Extrait choisi >>

::::::::::

Vie et mort de Lansana Béavogui

Louis Lansana Béavogui (1923-1985)

Le 4 septembre 2008, sous le titre « J’assume les mesures caustiques que je dois prendre » Mme la ministre de la Santé, accordait une entrevue à  Guineenews. Le propos était apparemment de présenter ce membre du nouveau gouvernement de Ahmed Tidiane Souaré aux lecteurs du site. La démarche était appréciable car elle mettait l’accent sur les innombrables problèmes de ce département ministériel, technique que social.

Malheureusement, l’entretien vira brièvement à la politique politicienne, perdant, du coup, en style et en substance.
En effet, conversant à bâtons rompus, le journaliste de Guinéenews se hasarda  :
— D’aucuns estiment que vous ne devriez pas accepter de côtoyer les bourreaux de votre défunt père, l’ancien Premier ministre Lansana Béavogui. Qu’en dites-vous ?
Et Mariame Béavogui de répondre :
— Moi, je privilégie mon devoir patriotique aux autres considérations. En acceptant d’entrer au gouvernement, mon ambition n’est ni matérielle ni financière. Je voudrais plutôt saisir cette opportunité pour poursuivre et pérenniser les œuvres salvatrices de mon feu père en faveur de la Guinée. Aussi, voudrais-je dire que le Président de la République n’a jamais manifesté une quelconque haine à l’endroit de notre famille. Il n’a jamais montré qu’il avait des problèmes particuliers avec mon père. Ce qui m’amène à supposer que ce sont les contraintes politiques circonstancielles qui ont entraîné l’exécution de mon père, sans qu’il ne soit personnellement ciblé par le Général Lansana Conté.

::::::::::

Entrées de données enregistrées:
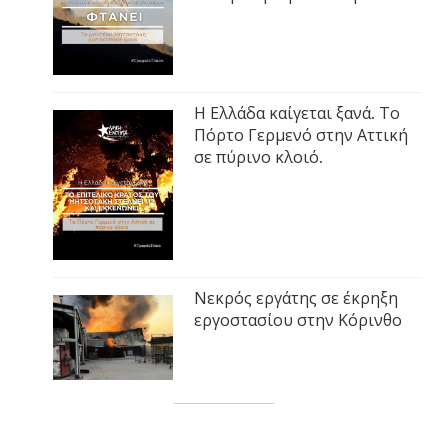
Η Ελλάδα καίγεται ξανά. Το
Πόρτο Γερμενό στην Αττική
σε πύρινο κλοιό.
Νεκρός εργάτης σε έκρηξη
εργοστασίου στην Κόρινθο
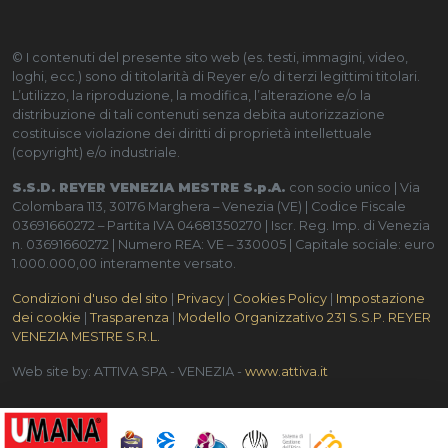
© I contenuti del presente sito web (es. testi, immagini, video,
loghi, ecc.) sono di titolarità di Reyer e/o di terzi legittimi titolari.
L’utilizzo, la riproduzione, la modifica, l’alterazione e/o la
distribuzione di tali contenuti senza debita autorizzazione
costituisce violazione dei diritti di proprietà intellettuale
(copyright) e/o industriale.
S.S.D. REYER VENEZIA MESTRE S.p.A.
con socio unico | Via
Colombara 113, 30176 Marghera – Venezia (VE) | Codice Fiscale
03691660272 – Partita IVA 04681350270 | Iscr. Reg. Imp. di Venezia
n. 03691660272 | Numero REA: VE – 330005 | Capitale sociale: euro
1.000.000,00 interamente versato.
Condizioni d'uso del sito
|
Privacy
|
Cookies Policy
|
Impostazione
dei cookie
|
Trasparenza
|
Modello Organizzativo 231 S.S.P. REYER
VENEZIA MESTRE S.R.L.
Web site by: ATTIVA SPA - VENEZIA -
www.attiva.it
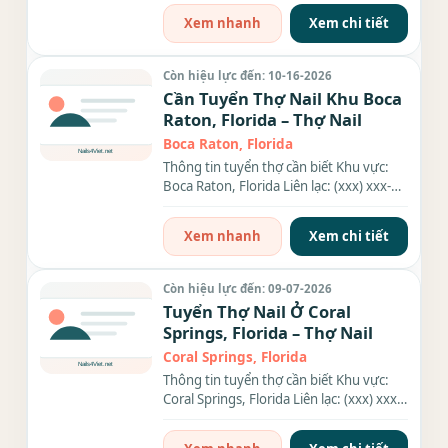
Xem nhanh
Xem chi tiết
Còn hiệu lực đến: 10-16-2026
Cần Tuyển Thợ Nail Khu Boca
Raton, Florida – Thợ Nail
Boca Raton, Florida
Thông tin tuyển thợ cần biết Khu vực:
Boca Raton, Florida Liên lạc: (xxx) xxx-
xxxx Nhu cầu: Thợ làm...
Xem nhanh
Xem chi tiết
Còn hiệu lực đến: 09-07-2026
Tuyển Thợ Nail Ở Coral
Springs, Florida – Thợ Nail
Coral Springs, Florida
Thông tin tuyển thợ cần biết Khu vực:
Coral Springs, Florida Liên lạc: (xxx) xxx-
xxxx Địa chỉ: 10338...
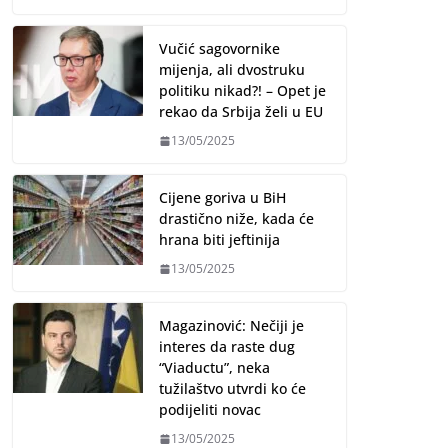
Vučić sagovornike
mijenja, ali dvostruku
politiku nikad?! – Opet je
rekao da Srbija želi u EU
13/05/2025
Cijene goriva u BiH
drastično niže, kada će
hrana biti jeftinija
13/05/2025
Magazinović: Nečiji je
interes da raste dug
“Viaductu”, neka
tužilaštvo utvrdi ko će
podijeliti novac
13/05/2025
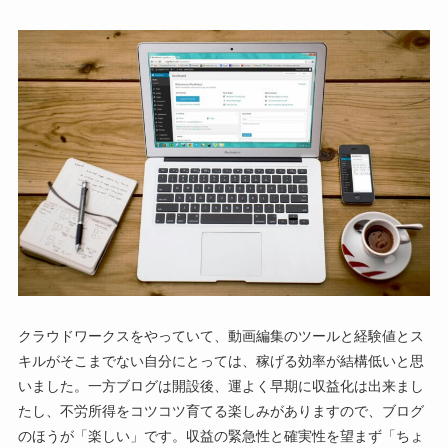
クラウドワークスをやっていて、動画編集のツールと経験値とス
キルがそこまでない自分にとっては、稼げる効率が結構低いと思
いました。一方ブログは開設後、運よく早期に収益化は出来まし
たし、不労所得をコツコツ育てる楽しみがありますので、ブログ
のほうが「楽しい」です。収益の緊急性と確実性を望まず「ちょ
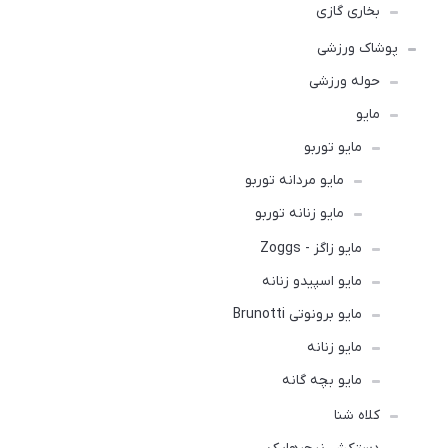
بخاری گازی
پوشاک ورزشی
حوله ورزشی
مايو
مایو توربو
مایو مردانه توربو
مایو زنانه توربو
مایو زاگز - Zoggs
مایو اسپیدو زنانه
مایو برونوتی Brunotti
مایو زنانه
مایو بچه گانه
کلاه شنا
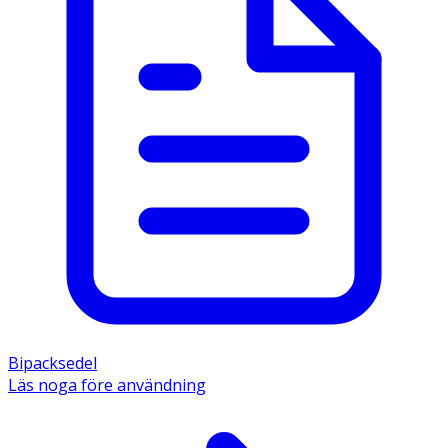
Bipacksedel
Läs noga före användning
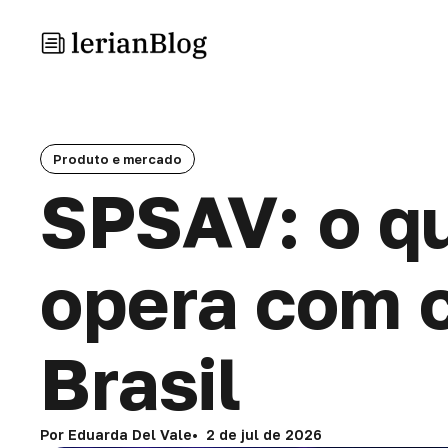
Produto e mercado
SPSAV: o q
opera com c
Brasil
Por Eduarda Del Vale
2 de jul de 2026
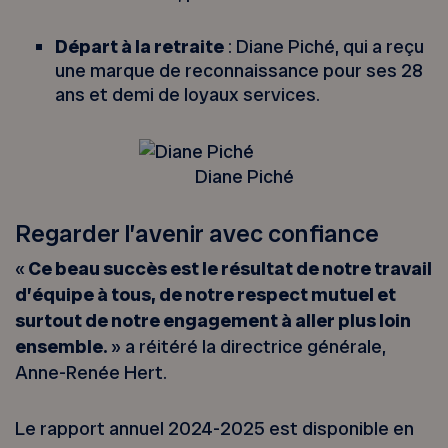
Départ à la retraite
: Diane Piché, qui a reçu
une marque de reconnaissance pour ses 28
ans et demi de loyaux services.
Diane Piché
Regarder l’avenir avec confiance
«
Ce beau succès est le résultat de notre travail
d’équipe à tous, de notre respect mutuel et
surtout de notre engagement à aller plus loin
ensemble.
» a réitéré la directrice générale,
Anne-Renée Hert.
Le rapport annuel 2024-2025 est disponible en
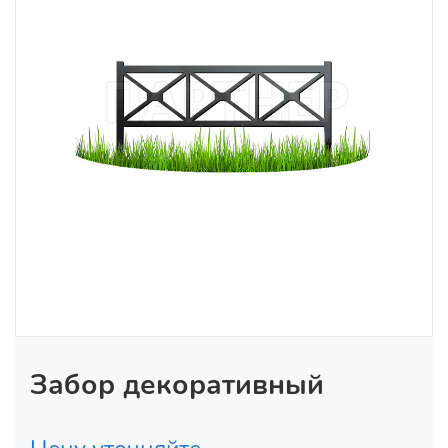
Забор декоративный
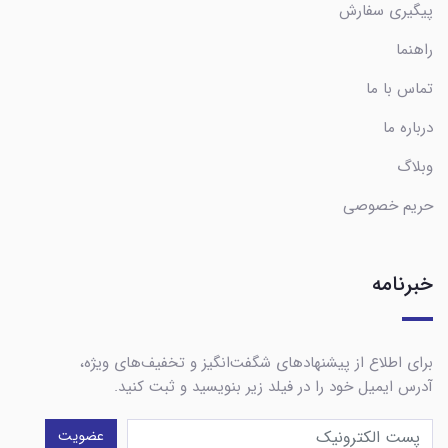
پیگیری سفارش
راهنما
تماس با ما
درباره ما
وبلاگ
حریم خصوصی
خبرنامه
برای اطلاع از پیشنهادهای شگفت‌انگیز و تخفیف‌های ویژه،
آدرس ایمیل خود را در فیلد زیر بنویسید و ثبت کنید.
عضویت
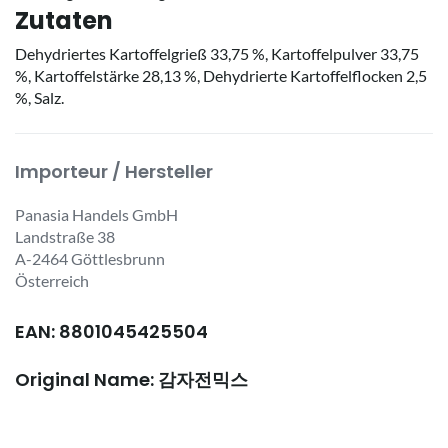
Zutaten
Dehydriertes Kartoffelgrieß 33,75 %, Kartoffelpulver 33,75
%, Kartoffelstärke 28,13 %, Dehydrierte Kartoffelflocken 2,5
%, Salz.
Importeur / Hersteller
Panasia Handels GmbH
Landstraße 38
A-2464 Göttlesbrunn
Österreich
EAN: 8801045425504
Original Name: 감자전믹스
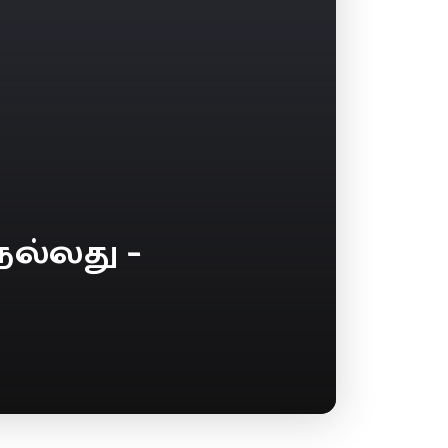
ல்லது –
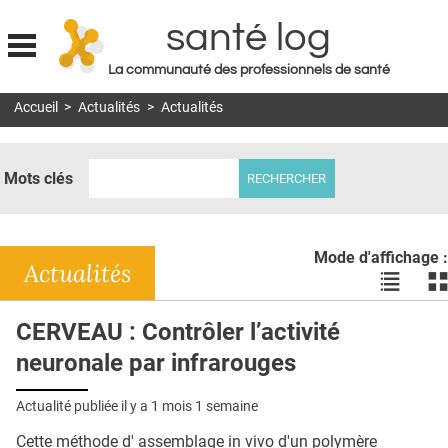
santé log
La communauté des professionnels de santé
Jump to navigation
Accueil
>
Actualités
>
Actualités
MON COMPTE
ABONNEMENT
Mots clés
S'ABONNER À LA REVUE SOIN À DOMICILE
ACTUS
Mode d'affichage :
DOSSIERS
Actualités
Voir
Vo
les
le
RÉSEAUX
actualité
ac
CERVEAU : Contrôler l’activité
en
en
E-REVUE SAD
neuronale par infrarouges
liste
bl
THÉMA
Actualité publiée il y a
1 mois 1 semaine
L'APP
Cette méthode d' assemblage in vivo d'un polymère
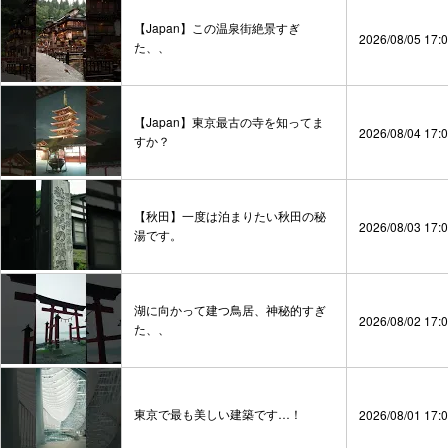
【Japan】この温泉街絶景すぎ
2026/08/05 17:
た、、
【Japan】東京最古の寺を知ってま
2026/08/04 17:
すか？
【秋田】一度は泊まりたい秋田の秘
2026/08/03 17:
湯です。
湖に向かって建つ鳥居、神秘的すぎ
2026/08/02 17:
た、、
東京で最も美しい建築です…！
2026/08/01 17:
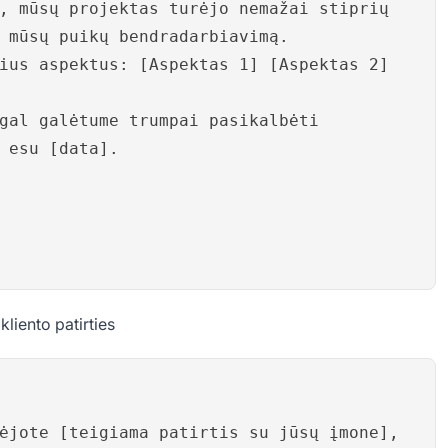
, mūsų projektas turėjo nemažai stiprių
 mūsų puikų bendradarbiavimą.
ius aspektus: [Aspektas 1] [Aspektas 2]
gal galėtume trumpai pasikalbėti
 esu [data].
liento patirties
ėjote [teigiama patirtis su jūsų įmone],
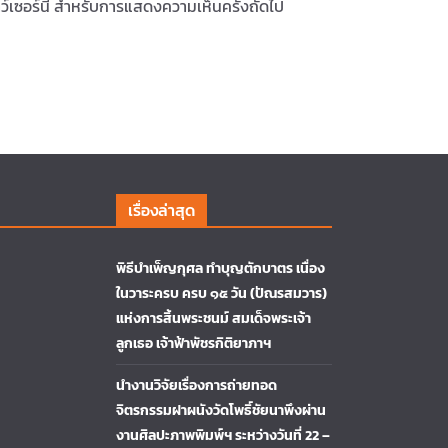
ราว์เซอร์นี้ สำหรับการแสดงความเห็นครั้งถัดไป
เรื่องล่าสุด
พิธีบำเพ็ญกุศล ทำบุญตักบาตร เนื่อง
ในวาระครบ ครบ ๑๕ วัน (ปัณรสมวาร)
แห่งการสิ้นพระชนม์ สมเด็จพระเจ้า
ลูกเธอ เจ้าฟ้าพัชรกิติยาภาฯ
นำงานวิจัยเรื่องการถ่ายทอด
จิตรกรรมฝาผนังวัดโพธิ์ชัยนาพึงผ่าน
งานศิลปะภาพพิมพ์ฯ ระหว่างวันที่ 22 –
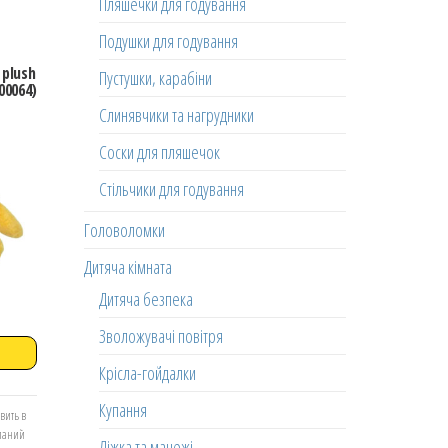
Пляшечки для годування
Подушки для годування
 plush
Пустушки, карабіни
00064)
Слинявчики та нагрудники
Соски для пляшечок
Стільчики для годування
Головоломки
Дитяча кімната
Дитяча безпека
Зволожувачі повітря
Крісла-гойдалки
Купання
вить в
еланий
Ліжка та манежі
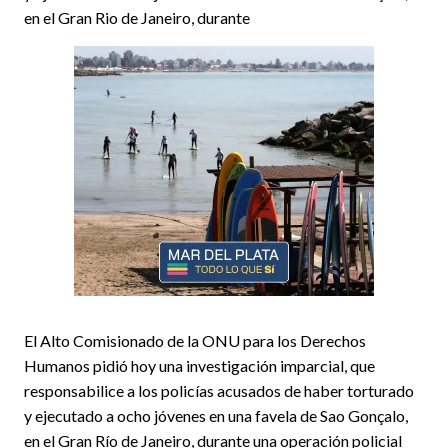
en el Gran Rio de Janeiro, durante
El Alto Comisionado de la ONU para los Derechos
Humanos pidió hoy una investigación imparcial, que
responsabilice a los policías acusados de haber torturado
y ejecutado a ocho jóvenes en una favela de Sao Gonçalo,
en el Gran Río de Janeiro, durante una operación policial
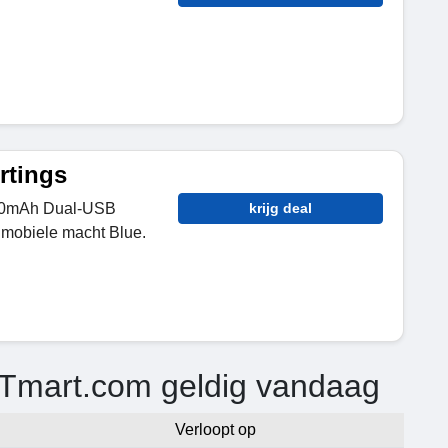
rtings
000mAh Dual-USB
krijg deal
r mobiele macht Blue.
 Tmart.com geldig vandaag
Verloopt op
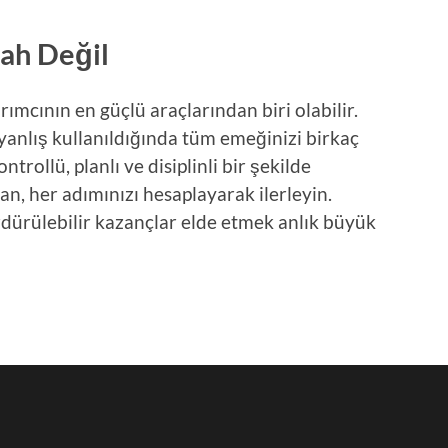
lah Değil
rımcının en güçlü araçlarından biri olabilir.
yanlış kullanıldığında tüm emeğinizi birkaç
rollü, planlı ve disiplinli bir şekilde
an, her adımınızı hesaplayarak ilerleyin.
dürülebilir kazançlar elde etmek anlık büyük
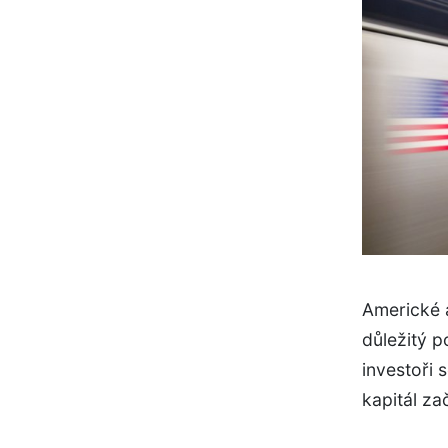
Americké a
důležitý p
investoři 
kapitál za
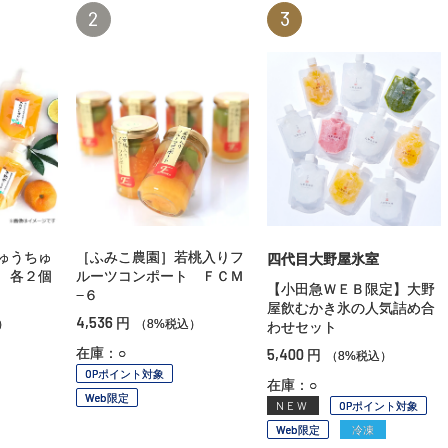
2
3
ゅうちゅ
［ふみこ農園］若桃入りフ
四代目大野屋氷室
 各２個
ルーツコンポート ＦＣＭ
【小田急ＷＥＢ限定】大野
−６
屋飲むかき氷の人気詰め合
4,536
円
）
（8%税込）
わせセット
在庫：○
5,400
円
（8%税込）
OPポイント対象
在庫：○
Web限定
NEW
OPポイント対象
Web限定
冷凍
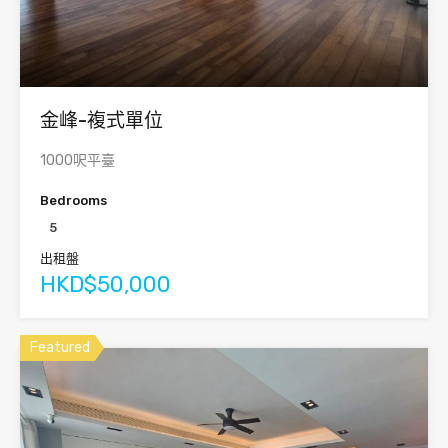
金峰-複式單位
1000呎平臺
Bedrooms
5
出租盤
HKD$50,000
Featured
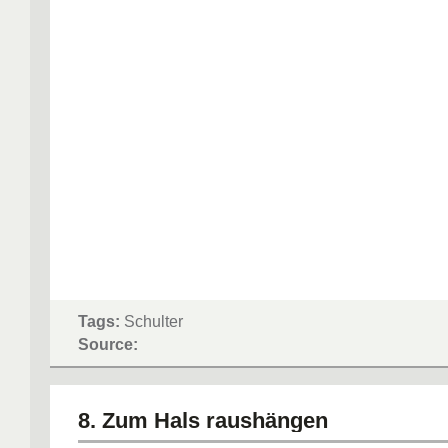
Tags:
Schulter
Source:
8. Zum Hals raushängen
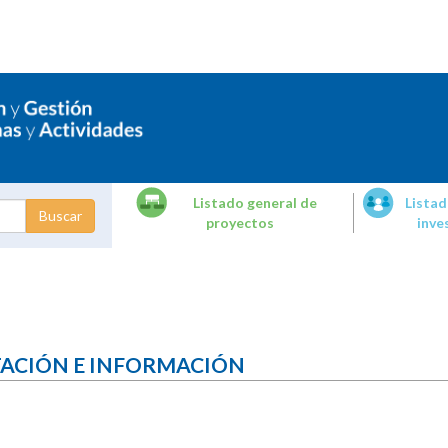
Listado general de
Listad
proyectos
inve
dades de
tigación
TACIÓN E INFORMACIÓN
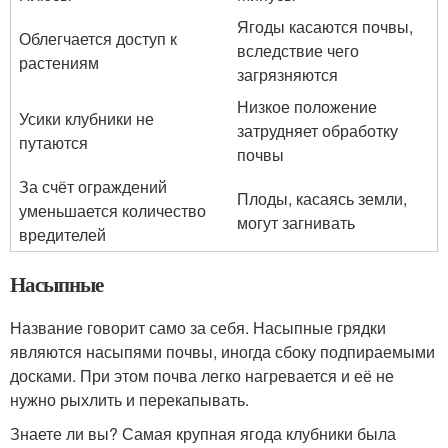
Ягоды касаются почвы,
Облегчается доступ к
вследствие чего
растениям
загрязняются
Низкое положение
Усики клубники не
затрудняет обработку
путаются
почвы
За счёт ограждений
Плоды, касаясь земли,
уменьшается количество
могут загнивать
вредителей
Насыпные
Название говорит само за себя. Насыпные грядки
являются насыпями почвы, иногда сбоку подпираемыми
досками. При этом почва легко нагревается и её не
нужно рыхлить и перекапывать.
Знаете ли вы? Самая крупная ягода клубники была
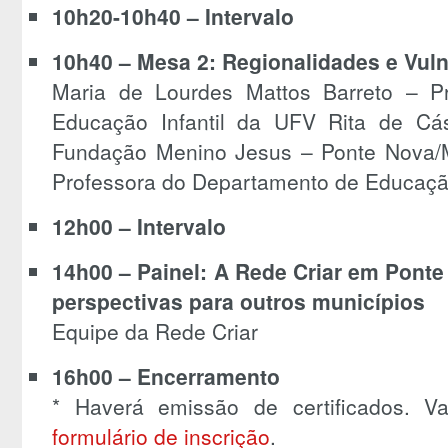
10h20-10h40 – Intervalo
10h40 – Mesa 2: Regionalidades e Vuln
Maria de Lourdes Mattos Barreto – P
Educação Infantil da UFV Rita de Cá
Fundação Menino Jesus – Ponte Nova/
Professora do Departamento de Educaç
12h00 – Intervalo
14h00 – Painel: A Rede Criar em Ponte
perspectivas para outros municípios
Equipe da Rede Criar
16h00 – Encerramento
* Haverá emissão de certificados. V
formulário de inscrição
.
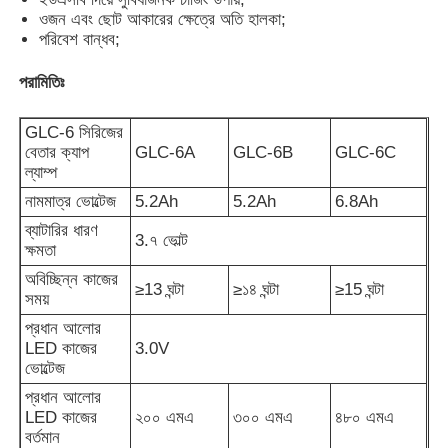
ওজন এবং ছোট আকারের ক্ষেত্রে অতি হালকা;
পরিবেশ বান্ধব;
আমাদের সম্পর্কে
পরামিতিঃ
কারখানা ভ্রমণ
GLC-6 সিরিজের
বেতার ক্যাপ
GLC-6A
GLC-6B
GLC-6C
ল্যাম্প
মান নিয়ন্ত্রণ
নামমাত্র ভোল্টেজ
5.2Ah
5.2Ah
6.8Ah
ব্যাটারির ধারণ
3.৭ ভোল্ট
খবর
ক্ষমতা
অবিচ্ছিন্ন কাজের
≥13 ঘন্টা
≥১৪ ঘন্টা
≥15 ঘন্টা
সময়
উদ্ধৃতির জন্য আবেদন
প্রধান আলোর
LED কাজের
3.0V
ভোল্টেজ
এলইডি মাইনিং ল্যাম্প
প্রধান আলোর
LED কাজের
২০০ এমএ
৩০০ এমএ
৪৮০ এমএ
বর্তমান
কর্ডলেস মাইনিং ক্যাপ ল্যাম্প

::::::::::

Travail demandé >>
[a] Les affirmations suivantes sont-elles conformes à l'extrait ? Répondez par oui ou non et citez les mots décisifs. (i) L'entrevue avec Guineenews date du 4 septembre 2008. (ii) Mariame Béavogui dit que son ambition en entrant au gouvernement est financière. (iii) Elle affirme que le Président de la République a manifesté de la haine envers sa famille.
[b] D'après l'extrait, de quel gouvernement la ministre de la Santé fait-elle partie ?
[c] Selon l'extrait, pourquoi la démarche de l'entrevue était-elle appréciable ?

Corrigé >>
[a]
(i) Oui : « Le 4 septembre 2008 ».
(ii) Non : « mon ambition n’est ni matérielle ni financière ».
(iii) Non : « le Président de la République n’a jamais manifesté une quelconque haine à l’endroit de notre famille ».

[b] Du nouveau gouvernement d'Ahmed Tidiane Souaré.

[c] Elle mettait l'accent sur les innombrables problèmes du ministère de la Santé, tant techniques que sociaux.